Reproduce the text of the following entries line for line, without any changes. Leave out the pictures.

▸ **RECORDS TO USE**:
- - - - - - -
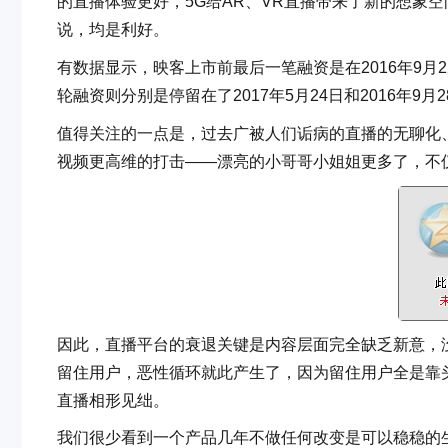
的直播体验更好，5G给AR、VR直播带来了新的想象
说，均是利好。
有数据显示，映客上市前最后一笔融资是在2016年9月2
轮融资则分别是停留在了2017年5月24日和2016年
值得关注的一点是，过去广被人们诟病的直播的无聊化
视频更高维的打击——漂亮的小哥哥小姐姐更多了，不
因此，直播平台的衰退关键是内容层面完全缺乏新意，
留住用户，恶性循环就此产生了，因为留住用户全是靠
直播相形见绌。
我们很少看到一个产品几年不做任何改变是可以稳稳的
- - - - - - -
▸ **OUTPUT OF THE TASK**:
的直播体验更好，5G给AR、VR直播带来了新的想象
说，均是利好。
有数据显示，映客上市前最后一笔融资是在2016年9月2
轮融资则分别是停留在了2017年5月24日和2016年
值得关注的一点是，过去广被人们诟病的直播的无聊化
视频更高维的打击——漂亮的小哥哥小姐姐更多了，不
因此，直播平台的衰退关键是内容层面完全缺乏新意，
留住用户，恶性循环就此产生了，因为留住用户全是靠
直播相形见绌。
我们很少看到一个产品几年不做任何改变是可以稳稳的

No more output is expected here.